Le marché automobile français traverse une période difficile, avec une chute des ventes qui inquiète l’ensemble du secteur. Selon Le Monde, le gouvernement planche actuellement sur une réforme de la fiscalité automobile afin d’enrayer cette tendance et soutenir la transition vers des véhicules moins polluants.
Ce qu'il faut retenir
- Les organisations professionnelles peinent à s’accorder sur une réforme globale de la fiscalité automobile.
- L’État et les ONG s’accordent sur la nécessité de renforcer les aides à la conversion des véhicules anciens.
- La prime à la conversion pourrait être étendue pour l’achat de véhicules électriques, neufs ou d’occasion.
- L’objectif est de stimuler un marché en berne tout en accélérant la transition écologique.
Un marché automobile en difficulté
Les immatriculations de voitures neuves en France ont reculé de **8,7 %** en 2025 par rapport à l’année précédente, selon les chiffres de la Plateforme automobile (PFA). Cette baisse s’inscrit dans un contexte de hausse des prix de l’énergie, de l’inflation persistante et d’un ralentissement économique général. Les professionnels du secteur, réunis au sein de la Fédération française de l’automobile (FFA) et du Comité des constructeurs français d’automobiles (CCFA), alertent depuis plusieurs mois sur les risques d’une crise durable.
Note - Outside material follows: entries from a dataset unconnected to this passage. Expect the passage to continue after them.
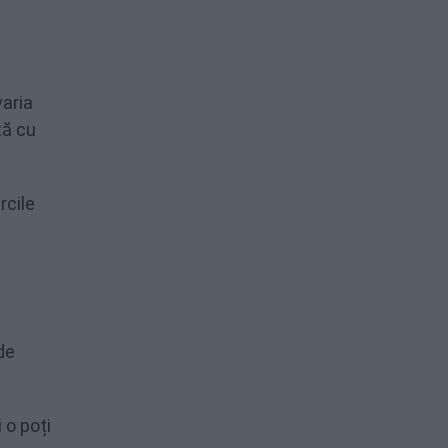
varia
tă cu
rcile
 de
 o poți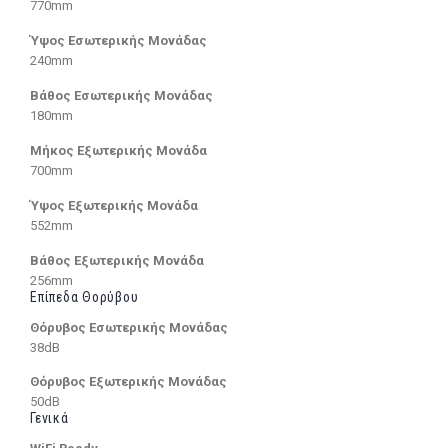
770mm
Ύψος Εσωτερικής Μονάδας
240mm
Βάθος Εσωτερικής Μονάδας
180mm
Μήκος Εξωτερικής Μονάδα
700mm
Ύψος Εξωτερικής Μονάδα
552mm
Βάθος Εξωτερικής Μονάδα
256mm
Επίπεδα Θορύβου
Θόρυβος Εσωτερικής Μονάδας
38dB
Θόρυβος Εξωτερικής Μονάδας
50dB
Γενικά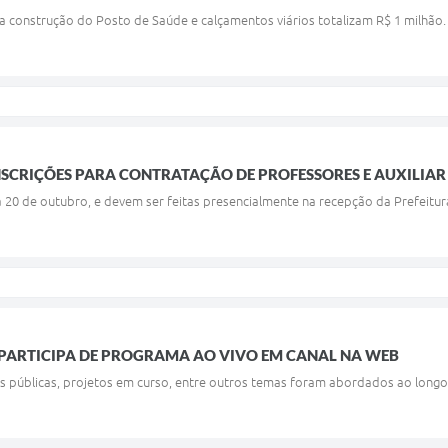
a construção do Posto de Saúde e calçamentos viários totalizam R$ 1 milhão.
NSCRIÇÕES PARA CONTRATAÇÃO DE PROFESSORES E AUXILIAR
ia 20 de outubro, e devem ser feitas presencialmente na recepção da Prefeitur
 PARTICIPA DE PROGRAMA AO VIVO EM CANAL NA WEB
cas públicas, projetos em curso, entre outros temas foram abordados ao lon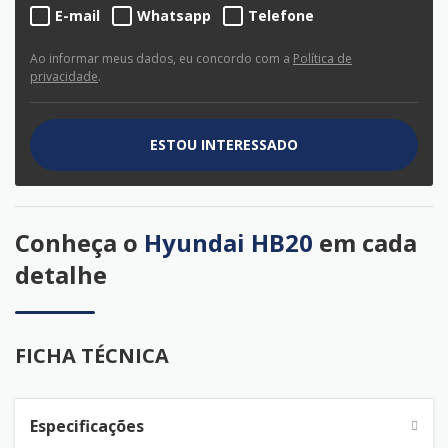
E-mail
Whatsapp
Telefone
Ao informar meus dados, eu concordo com a
Política de
privacidade
.
ESTOU INTERESSADO
Conheça o
Hyundai HB20
em cada
detalhe
FICHA TÉCNICA
Especificações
Face à cette situation, le gouvernement a lancé des consultations avec les acteurs du secteur pour trouver des leviers fiscaux capables de redynamiser le marché. « La situation est préoccupante, mais des solutions existent », a déclaré un porte-parole du ministère de l’Économie, cité par Le Monde.
La prime à la conversion au cœur des débats
Parmi les pistes envisagées, la **prime à la conversion** – qui permet de bénéficier d’une aide financière en échange de la mise à la casse d’un vieux véhicule – figure en bonne place. Actuellement, ce dispositif concerne principalement les voitures thermiques, mais les discussions pourraient l’élargir aux véhicules électriques d’occasion. « Il faut encourager les Français à abandonner leurs véhicules les plus polluants, qu’ils soient thermiques ou électriques », a souligné une source proche du dossier.
Les ONG environnementales, comme Réseau Action Climat ou Greenpeace France, appuient cette orientation. Elles rappellent que le secteur des transports reste le premier émetteur de gaz à effet de serre en France, avec **30 % des émissions nationales**. « Une fiscalité incitative est indispensable pour accélérer la transition », a affirmé un représentant de Réseau Action Climat.
Des désaccords persistants sur la fiscalité
Si l’idée d’une prime à la conversion élargie fait consensus, les organisations professionnelles peinent en revanche à s’entendre sur une réforme globale de la fiscalité automobile. Les constructeurs, représentés par le CCFA, plaident pour une baisse de la TVA sur les véhicules électriques, actuellement fixée à **20 %**, tandis que les concessionnaires proposent de renforcer les aides locales, gérées par les régions.
Du côté des élus, la question divise également. Certains maires, comme celui de Paris, militent pour une taxation accrue des véhicules les plus polluants, tandis que d’autres, notamment dans les zones rurales, craignent un impact négatif sur le pouvoir d’achat des ménages. « Il faut trouver un équilibre entre écologie et accessibilité », a résumé un élu de la Banque des Territoires.
Reste à savoir si ces mesures suffiront à inverser la tendance. Pour l’instant, le marché reste sous haute tension, et les acteurs du secteur attendent avec impatience les arbitrages du gouvernement.
Selon les discussions en cours, la prime à la conversion pourrait concerner les véhicules thermiques mis à la casse en échange de l’achat d’un véhicule électrique neuf ou d’occasion. Les critères exacts (âge, type de motorisation, etc.) devraient être précisés dans le projet de loi à venir.
Le gouvernement vise une présentation du projet avant la fin de l’été 2026, avec une adoption espérée d’ici la fin de l’année. Les professionnels du secteur tablent sur une entrée en vigueur des mesures au premier semestre 2027.